Some background information about my experience with Tinder:
I had Tinder on my phone from October 26, 2014 to January 23, 2015. Prior to October 26th, I was in a long-term relationship. When the relationship ended, my oldest brother suggested I download Tinder for a self-esteem boost and potentially have luck meeting someone. My brother successfully met someone using Tinder who he had been dating for 9 months. Although joining Tinder quickly following a breakup seems a little rash, it definitely aided in the healing process. In that small time frame, I had accumulated over 300 matches on Tinder and met 4 guys. Occasionally, it seemed like there was a promising relationship developing, but then it would abruptly end. There were the stereotypical “creeps” and people looking for a hookup. However, most people were very upfront about what they were looking for, which I respected. That way, when someone would tell they were looking for a hookup, I would just unmatch them and move along. On January 23rd, I matched with a senior at NDSU majoring in computer science (his Tinder bio was simply “NDSU. Computer Science.”), who was looking for a long-term relationship and had previously dated someone for nearly four years. We texted for a couple days, asking questions about each other and what we were looking for, etc. On January 27th, we went out to dinner for our first date. Not your stereotypical “Netflix and chill” Tinder date. We ended up wanting to see each other again. We have been together ever since.

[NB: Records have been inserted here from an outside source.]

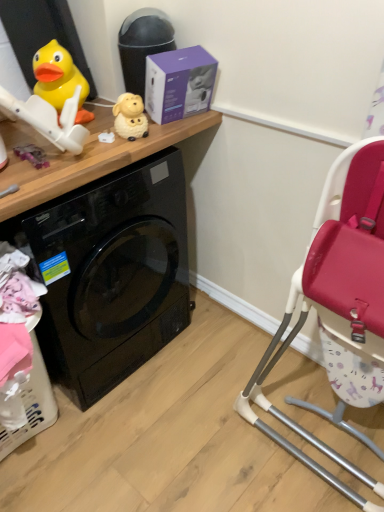
Question: Should I look upward or downward to see white glossy sheep at upper center, the first toy positioned from the right?

Choices:
 (A) up
 (B) down

Answer: (A)

Question: Is rubber duck at upper left, which ranks as the 2th toy in left-to-right order, positioned far away from purple matte box at upper center?

Choices:
 (A) yes
 (B) no

Answer: (B)

Question: From the image's perspective, is rubber duck at upper left, which ranks as the 2th toy in left-to-right order, over purple matte box at upper center?

Choices:
 (A) no
 (B) yes

Answer: (A)

Question: Is rubber duck at upper left, which ranks as the 2th toy in left-to-right order, touching purple matte box at upper center?

Choices:
 (A) no
 (B) yes

Answer: (A)

Question: Is rubber duck at upper left, positioned as the 2th toy in right-to-left order, positioned behind purple matte box at upper center?

Choices:
 (A) no
 (B) yes

Answer: (B)

Question: Could you tell me if rubber duck at upper left, which ranks as the 2th toy in left-to-right order, is facing purple matte box at upper center?

Choices:
 (A) yes
 (B) no

Answer: (B)

Question: Does rubber duck at upper left, positioned as the 2th toy in right-to-left order, have a lesser height compared to purple matte box at upper center?

Choices:
 (A) yes
 (B) no

Answer: (A)

Question: Considering the relative positions of black glossy washing machine at left and white glossy sheep at upper center, the first toy positioned from the right, in the image provided, is black glossy washing machine at left behind white glossy sheep at upper center, the first toy positioned from the right,?

Choices:
 (A) no
 (B) yes

Answer: (A)

Question: From the image's perspective, is black glossy washing machine at left under white glossy sheep at upper center, the third toy viewed from the left?

Choices:
 (A) yes
 (B) no

Answer: (A)

Question: From a real-world perspective, is black glossy washing machine at left over white glossy sheep at upper center, the third toy viewed from the left?

Choices:
 (A) yes
 (B) no

Answer: (B)

Question: Is the position of black glossy washing machine at left less distant than that of white glossy sheep at upper center, the third toy viewed from the left?

Choices:
 (A) no
 (B) yes

Answer: (B)

Question: Is black glossy washing machine at left far away from white glossy sheep at upper center, the third toy viewed from the left?

Choices:
 (A) yes
 (B) no

Answer: (B)

Question: Is black glossy washing machine at left to the left of white glossy sheep at upper center, the third toy viewed from the left, from the viewer's perspective?

Choices:
 (A) no
 (B) yes

Answer: (B)

Question: From a real-world perspective, is purple fabric toy at left, which is the 1th toy in left-to-right order, on top of purple matte box at upper center?

Choices:
 (A) yes
 (B) no

Answer: (B)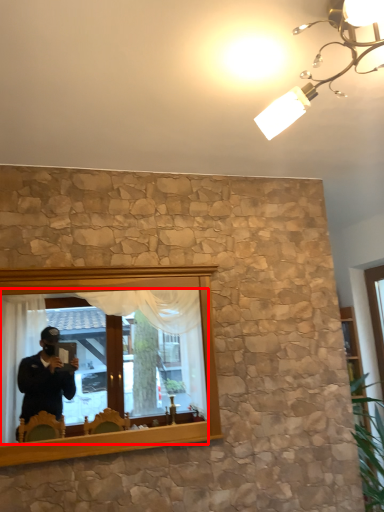
Question: From the image's perspective, considering the relative positions of mirror (annotated by the red box) and light fixture in the image provided, where is mirror (annotated by the red box) located with respect to the staircase?

Choices:
 (A) above
 (B) below

Answer: (B)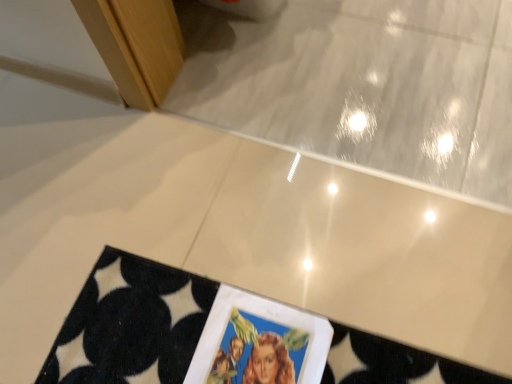
Identify the location of vacant position to the left of white glossy tablet at center. This screenshot has width=512, height=384. (x=113, y=341).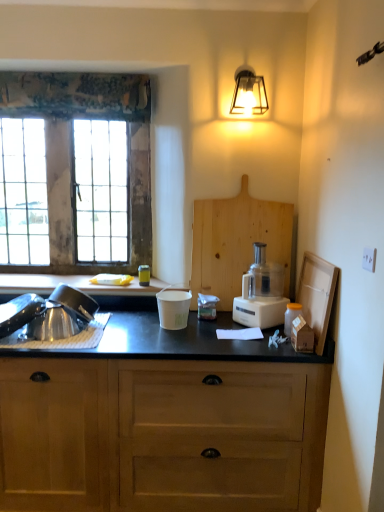
This screenshot has height=512, width=384. What do you see at coordinates (81, 170) in the screenshot?
I see `wooden window at left` at bounding box center [81, 170].

Consider the image. What is the approximate width of metallic lantern at upper right?

It is 25.60 centimeters.

At what (x,y) coordinates should I click in order to perform the action: click on black matte countertop at left. Please return your answer as a coordinate pair (x, y). The width and height of the screenshot is (384, 512). Looking at the image, I should click on [73, 285].

Where is `wooden window at left`? The height and width of the screenshot is (512, 384). wooden window at left is located at coordinates tap(81, 170).

Is white plastic food processor at center-right spatially inside wooden cabinet at lower center, or outside of it?

The correct answer is: outside.

Considering the sizes of objects white plastic food processor at center-right and wooden cabinet at lower center in the image provided, who is shorter, white plastic food processor at center-right or wooden cabinet at lower center?

With less height is white plastic food processor at center-right.

Considering the points (240, 301) and (131, 494), which point is behind, point (240, 301) or point (131, 494)?

The point (240, 301) is more distant.

Who is shorter, cardboard box at right or wooden cabinet at lower center?

cardboard box at right.

Could you tell me if cardboard box at right is facing wooden cabinet at lower center?

No, cardboard box at right does not turn towards wooden cabinet at lower center.

Is cardboard box at right at the right side of wooden cabinet at lower center?

Correct, you'll find cardboard box at right to the right of wooden cabinet at lower center.

Based on the photo, which of these two, cardboard box at right or wooden cabinet at lower center, is bigger?

wooden cabinet at lower center.

Which object is more forward, white plastic food processor at center-right or metallic lantern at upper right?

Positioned in front is white plastic food processor at center-right.

Is white plastic food processor at center-right at the right side of metallic lantern at upper right?

Indeed, white plastic food processor at center-right is positioned on the right side of metallic lantern at upper right.

Is white plastic food processor at center-right touching metallic lantern at upper right?

white plastic food processor at center-right is not next to metallic lantern at upper right, and they're not touching.

Between point (248, 109) and point (126, 285), which one is positioned in front?

The point (248, 109) is in front.

Is metallic lantern at upper right oriented towards black matte countertop at left?

No, metallic lantern at upper right is not facing towards black matte countertop at left.

Can you confirm if metallic lantern at upper right is bigger than black matte countertop at left?

Actually, metallic lantern at upper right might be smaller than black matte countertop at left.

Is metallic lantern at upper right to the right of black matte countertop at left from the viewer's perspective?

Yes.

Does wooden cabinet at lower center have a lesser width compared to metallic lantern at upper right?

Incorrect, the width of wooden cabinet at lower center is not less than that of metallic lantern at upper right.

From the picture: Is there a large distance between wooden cabinet at lower center and metallic lantern at upper right?

That's right, there is a large distance between wooden cabinet at lower center and metallic lantern at upper right.

From the image's perspective, is wooden cabinet at lower center above or below metallic lantern at upper right?

Based on their image positions, wooden cabinet at lower center is located beneath metallic lantern at upper right.

From a real-world perspective, is wooden cabinet at lower center located higher than metallic lantern at upper right?

No, from a real-world perspective, wooden cabinet at lower center is not on top of metallic lantern at upper right.

Consider the image. Is black matte countertop at left to the right of wooden cabinet at lower center from the viewer's perspective?

In fact, black matte countertop at left is to the left of wooden cabinet at lower center.

From a real-world perspective, who is located higher, black matte countertop at left or wooden cabinet at lower center?

black matte countertop at left.

Between black matte countertop at left and wooden cabinet at lower center, which one has smaller width?

black matte countertop at left.

Which is behind, point (96, 293) or point (211, 501)?

The point (96, 293) is behind.

How different are the orientations of black matte countertop at left and brushed metal sink at lower left in degrees?

black matte countertop at left and brushed metal sink at lower left are facing 0.0252 degrees away from each other.

Considering the sizes of black matte countertop at left and brushed metal sink at lower left in the image, is black matte countertop at left taller or shorter than brushed metal sink at lower left?

black matte countertop at left is taller than brushed metal sink at lower left.

Between point (20, 292) and point (37, 332), which one is positioned behind?

The point (20, 292) is farther.

From a real-world perspective, is black matte countertop at left above or below brushed metal sink at lower left?

black matte countertop at left is situated higher than brushed metal sink at lower left in the real world.

Locate an element on the screen. The height and width of the screenshot is (512, 384). cabinetry beneath the white plastic food processor at center-right (from a real-world perspective) is located at coordinates (162, 435).

The width and height of the screenshot is (384, 512). Find the location of `cabinetry behind the cardboard box at right`. cabinetry behind the cardboard box at right is located at coordinates (162, 435).

Looking at the image, which one is located closer to wooden window at left, white plastic food processor at center-right or brushed metal sink at lower left?

brushed metal sink at lower left lies closer to wooden window at left than the other object.

Looking at the image, which one is located closer to cardboard box at right, wooden window at left or wooden cabinet at lower center?

wooden cabinet at lower center is positioned closer to the anchor cardboard box at right.

Considering their positions, is cardboard box at right positioned closer to white plastic food processor at center-right than wooden cabinet at lower center?

cardboard box at right.

When comparing their distances from brushed metal sink at lower left, does wooden window at left or wooden cabinet at lower center seem closer?

wooden cabinet at lower center lies closer to brushed metal sink at lower left than the other object.

When comparing their distances from black matte countertop at left, does wooden window at left or cardboard box at right seem further?

The object further to black matte countertop at left is cardboard box at right.

Considering their positions, is wooden window at left positioned closer to white plastic food processor at center-right than black matte countertop at left?

black matte countertop at left lies closer to white plastic food processor at center-right than the other object.

Based on their spatial positions, is metallic lantern at upper right or cardboard box at right closer to white plastic food processor at center-right?

cardboard box at right lies closer to white plastic food processor at center-right than the other object.

Estimate the real-world distances between objects in this image. Which object is closer to wooden cabinet at lower center, cardboard box at right or black matte countertop at left?

cardboard box at right.

Where is `light fixture between wooden window at left and white plastic food processor at center-right from left to right`? light fixture between wooden window at left and white plastic food processor at center-right from left to right is located at coordinates (248, 93).

Where is `sink located between wooden window at left and cardboard box at right in the left-right direction`? sink located between wooden window at left and cardboard box at right in the left-right direction is located at coordinates (52, 320).

At what (x,y) coordinates should I click in order to perform the action: click on sink between wooden cabinet at lower center and black matte countertop at left from front to back. Please return your answer as a coordinate pair (x, y). The height and width of the screenshot is (512, 384). Looking at the image, I should click on (52, 320).

The width and height of the screenshot is (384, 512). I want to click on kitchen appliance between metallic lantern at upper right and cardboard box at right in the vertical direction, so click(x=261, y=293).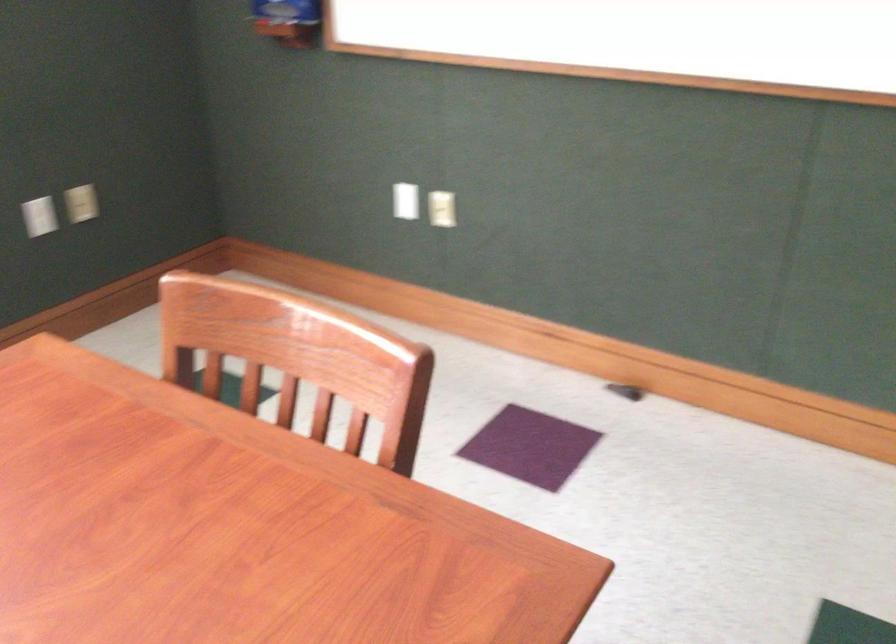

Needless to say, I am a fan of Tinder. Unlike a lot of people, I am not ashamed to say I met my boyfriend on Tinder, and I often encourage people to download the app and start swiping.
Maybe the fact Tinder is superficial is actually advantageous to users. In an Elsevier.com article about online dating, Benjaman Le, an Associate Professor of Psychology at Haverford College, believes physical appearance is a good start to judging how much you may like someone. He said: “Initial physical attraction is a really important first step so starting with pictures actually makes some sense. Once there’s interest based on physical attraction, then more substantial interaction and decision making can occur, but without that initial physical attraction it’s difficult to move to that next stage.” Sure, it’s a superficial way to make an initial judgment, but consider being in a bar and approaching a person of interest that you’ve never met before. Did you approach them because you could sense they liked all the same books and movies as you? Or did you approach them because they were hot? Chances are, it’s the latter. I see Tinder as an easier version of meeting people in a bar, because with Tinder, the weird ones can’t approach you and bug you. You have to mutually like each other to be able to start messaging.
In a New York Times article titled, “In Defense of Tinder,” psychological researcher Eli J. Finkel argues that “Tinder’s approach is terrific for pursuing casual sex and for meeting a serious partner.” Finkel studies online dating and has discovered that the fancy algorithms that a lot of dating sites have are basically useless for predicting initial attraction, as well as satisfaction in long-term relationships. He states that research has shown that whether two people are romantically compatible can only be determined after they have actually met. Finkel believes that superficiality is actually Tinder’s greatest asset.
The New York Times article closes with:
“But for open-minded singles — those who would like to marry someday and want to enjoy dating in the meantime — Tinder may be the best option available now. Indeed, it may be the best option that has ever existed.”